Linear mixed models extend standard linear models by adding normal random effects on the linear predictor scale to account for correlated observations within groups. However, this flexibility is traded with analytical tractability and may suffer from computational complexity and decreased efficiency. In the Bayesian paradigm, estimation of mixed models via Markov chain Monte Carlo (MCMC) techniques is challenging since the integral over the random effects is intractable. In this paper we use the SAS® Interactive Matrix Language (IML) environment to implement Mean Field Variational Bayes for Bayesian Gaussian semiparametric multilevel models.

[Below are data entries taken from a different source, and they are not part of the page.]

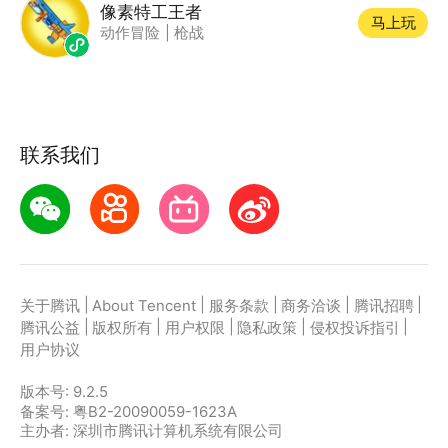
像素特工王者
马上玩
动作冒险
|
枪战
联系我们
|
|
|
|
|
关于腾讯
About Tencent
服务条款
商务洽谈
腾讯招聘
|
|
|
|
|
腾讯公益
版权所有
用户权限
隐私政策
侵权投诉指引
用户协议
版本号:
9.2.5
备案号: 粤B2-20090059-1623A
主办者: 深圳市腾讯计算机系统有限公司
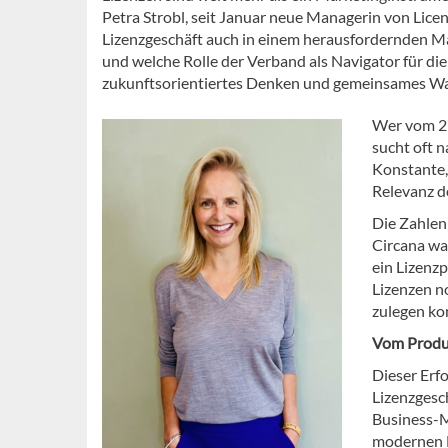
Petra Strobl, seit Januar neue Managerin von Lice
Lizenzgeschäft auch in einem herausfordernden Mar
und welche Rolle der Verband als Navigator für di
zukunftsorientiertes Denken und gemeinsames W
Wer vom 27
sucht oft 
Konstante,
Relevanz d
Die Zahlen
Circana wa
ein Lizenz
Lizenzen n
zulegen ko
Vom Produk
Dieser Erfo
Lizenzgesc
Business-Mo
modernen M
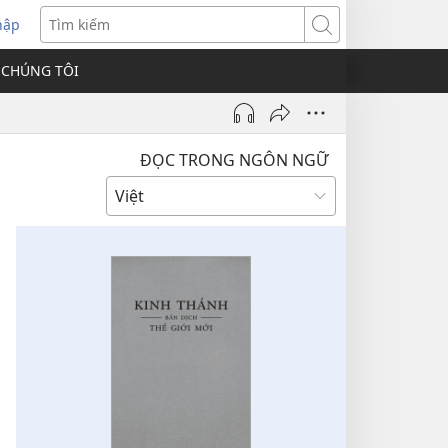
hập
Tìm
kiếm
 CHÚNG TÔI
ĐỌC TRONG NGÔN NGỮ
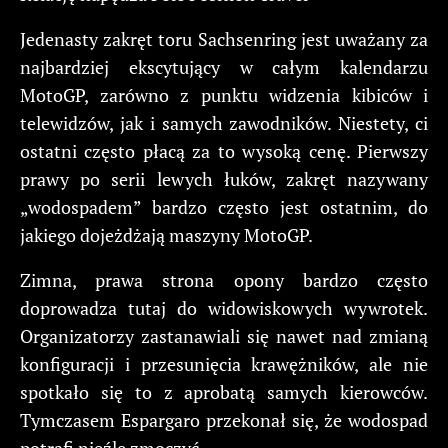
Jedenasty zakręt toru Sachsenring jest uważany za
najbardziej ekscytujący w całym kalendarzu
MotoGP, zarówno z punktu widzenia kibiców i
telewidzów, jak i samych zawodników. Niestety, ci
ostatni często płacą za to wysoką cenę. Pierwszy
prawy po serii lewych łuków, zakręt nazywany
„wodospadem” bardzo często jest ostatnim, do
jakiego dojeżdżają maszyny MotoGP.
Zimna, prawa strona opony bardzo często
doprowadza tutaj do widowiskowych wywrotek.
Organizatorzy zastanawiali się nawet nad zmianą
konfiguracji i przesunięcia krawężników, ale nie
spotkało się to z aprobatą samych kierowców.
Tymczasem Espargaro przekonał się, że wodospad
potrafi nieźle zmoczyć…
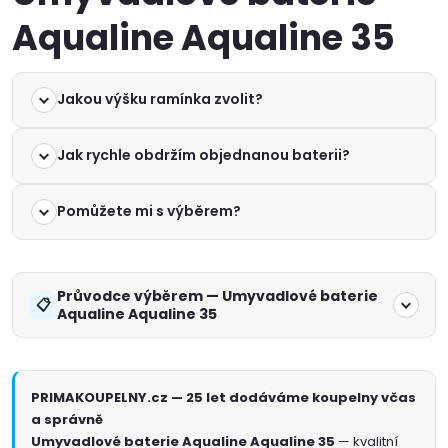
Aqualine Aqualine 35
Jakou výšku ramínka zvolit?
Jak rychle obdržím objednanou baterii?
Pomůžete mi s výběrem?
Průvodce výběrem — Umyvadlové baterie
Aqualine Aqualine 35
PRIMAKOUPELNY.cz — 25 let dodáváme koupelny včas
a správně
Umyvadlové baterie Aqualine Aqualine 35
— kvalitní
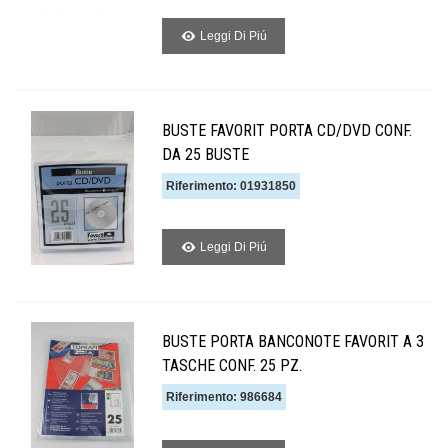
Leggi Di Piú
BUSTE FAVORIT PORTA CD/DVD CONF.
DA 25 BUSTE
Riferimento: 01931850
Leggi Di Piú
BUSTE PORTA BANCONOTE FAVORIT A 3
TASCHE CONF. 25 PZ.
Riferimento: 986684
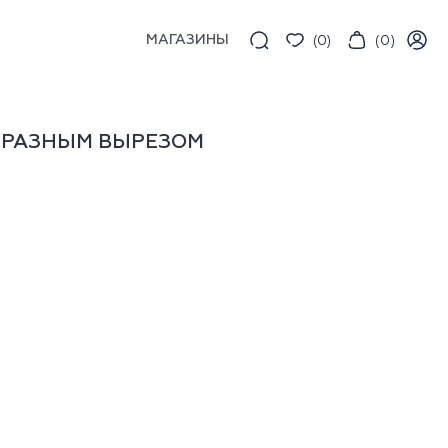
МАГАЗИНЫ
(
0
)
(
0
)
БРАЗНЫМ ВЫРЕЗОМ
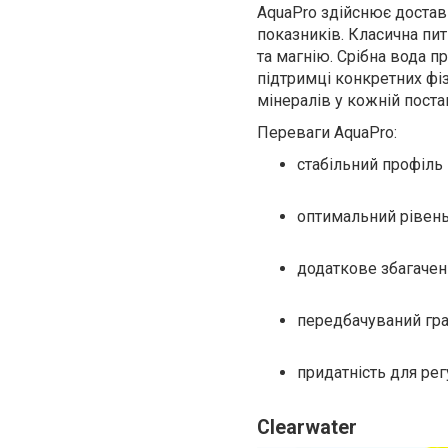
AquaPro здійснює доставк
показників. Класична пи
та магнію. Срібна вода 
підтримці конкретних фіз
мінералів у кожній поста
Переваги AquaPro:
стабільний профіль 
оптимальний рівень
додаткове збагаченн
передбачуваний гра
придатність для ре
Clearwater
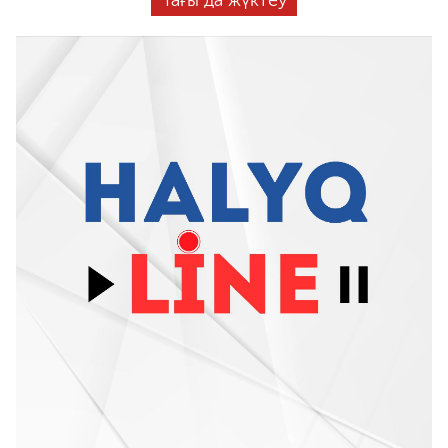
Тағы да жүктеу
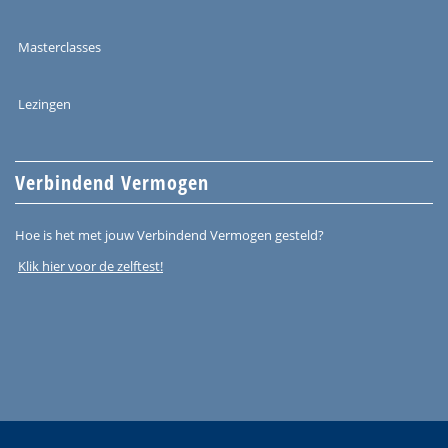
Masterclasses
Lezingen
Verbindend Vermogen
Hoe is het met jouw Verbindend Vermogen gesteld?
Klik hier voor de zelftest!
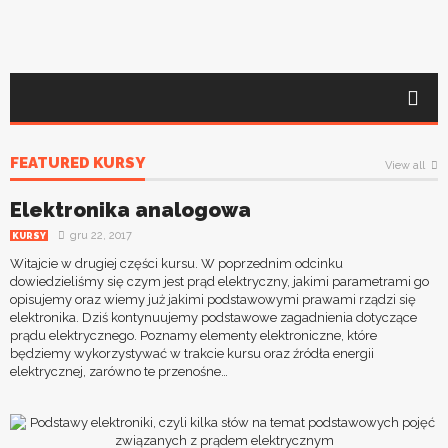
FEATURED KURSY
View all
Elektronika analogowa
gru 22, 2017
KURSY
Witajcie w drugiej części kursu. W poprzednim odcinku
dowiedzieliśmy się czym jest prąd elektryczny, jakimi parametrami go
opisujemy oraz wiemy już jakimi podstawowymi prawami rządzi się
elektronika. Dziś kontynuujemy podstawowe zagadnienia dotyczące
prądu elektrycznego. Poznamy elementy elektroniczne, które
będziemy wykorzystywać w trakcie kursu oraz źródła energii
elektrycznej, zarówno te przenośne…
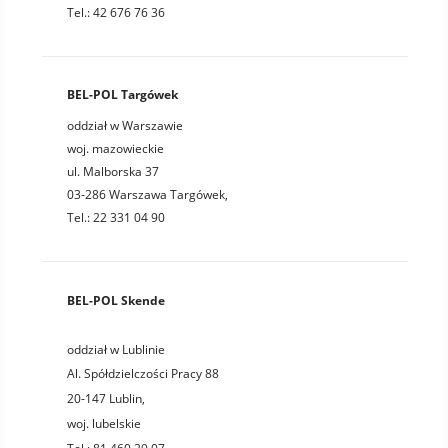
Tel.: 42 676 76 36
BEL-POL Targówek
oddział w Warszawie
woj. mazowieckie
ul. Malborska 37
03-286 Warszawa Targówek,
Tel.: 22 331 04 90
BEL-POL Skende
oddział w Lublinie
Al. Spółdzielczości Pracy 88
20-147
Lublin
,
woj.
lubelskie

The IML environment while different in behavior to standard SAS procedures and the SAS Data Step, is well suited to coding new computational procedures in SAS from start to finish. This is because the IML environment operates in terms of vectors and matrices, and while this will be familiar to many users of other analytical software such as R or Matlab, the IML language is intuitive to use. Results of computation in IML can be easily output to SAS Datasets for use in existing analytic or graphics procedures, and so can be seamlessly integrated into analyses in SAS.
This paper will introduce SAS users to a fast deterministic alternative to MCMC which provides an approximating distribution that has minimum Kullback-Leibler distance to the posterior of a Bayesian Gaussian semiparametric multilevel model, using the IML environment. Simulation comparisons will focus mainly on random intercept models with a single covariate that requires smoothing using penalized splines and a few typical covariates (continuous and binary). Some knowledge of using splines for smoothing non-linear associations between an outcome and a continuous covariate, particularly the random-effects formulation (penalized splines) is advantageous. Further, an understanding of the covariance structures that arise in multilevel models, Bayesian inference using MCMC, creating expanded design matrices when using categorical covariates, and the role of centering and standardizing data prior to an analysis will assist readers in getting the most out of this paper.